(Beginning of Input data)

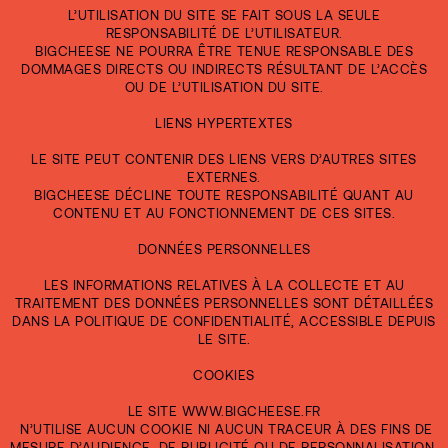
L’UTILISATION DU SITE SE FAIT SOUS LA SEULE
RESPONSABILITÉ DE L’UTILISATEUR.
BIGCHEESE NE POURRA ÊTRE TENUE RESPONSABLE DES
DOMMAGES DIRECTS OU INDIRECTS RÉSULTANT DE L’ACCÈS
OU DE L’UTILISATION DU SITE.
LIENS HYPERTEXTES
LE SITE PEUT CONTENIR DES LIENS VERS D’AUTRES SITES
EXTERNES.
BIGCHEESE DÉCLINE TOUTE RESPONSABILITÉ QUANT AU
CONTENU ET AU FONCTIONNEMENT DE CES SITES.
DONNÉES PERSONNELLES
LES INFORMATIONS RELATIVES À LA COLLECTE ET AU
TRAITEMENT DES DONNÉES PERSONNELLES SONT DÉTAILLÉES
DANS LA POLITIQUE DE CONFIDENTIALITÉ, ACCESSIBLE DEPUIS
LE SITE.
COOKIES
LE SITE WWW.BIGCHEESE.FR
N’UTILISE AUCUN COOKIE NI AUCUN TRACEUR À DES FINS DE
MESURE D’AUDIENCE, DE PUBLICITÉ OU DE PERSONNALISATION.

(End of Input data)

Job:
Convert the text read from the pages in the records above into a JSON list of strings, one string per line, with blank lines left out. Leave the pictures out of the answer.

Answer box:
[
  "L’UTILISATION DU SITE SE FAIT SOUS LA SEULE",
  "RESPONSABILITÉ DE L’UTILISATEUR.",
  "BIGCHEESE NE POURRA ÊTRE TENUE RESPONSABLE DES",
  "DOMMAGES DIRECTS OU INDIRECTS RÉSULTANT DE L’ACCÈS",
  "OU DE L’UTILISATION DU SITE.",
  "LIENS HYPERTEXTES",
  "LE SITE PEUT CONTENIR DES LIENS VERS D’AUTRES SITES",
  "EXTERNES.",
  "BIGCHEESE DÉCLINE TOUTE RESPONSABILITÉ QUANT AU",
  "CONTENU ET AU FONCTIONNEMENT DE CES SITES.",
  "DONNÉES PERSONNELLES",
  "LES INFORMATIONS RELATIVES À LA COLLECTE ET AU",
  "TRAITEMENT DES DONNÉES PERSONNELLES SONT DÉTAILLÉES",
  "DANS LA POLITIQUE DE CONFIDENTIALITÉ, ACCESSIBLE DEPUIS",
  "LE SITE.",
  "COOKIES",
  "LE SITE WWW.BIGCHEESE.FR",
  "N’UTILISE AUCUN COOKIE NI AUCUN TRACEUR À DES FINS DE",
  "MESURE D’AUDIENCE, DE PUBLICITÉ OU DE PERSONNALISATION."
]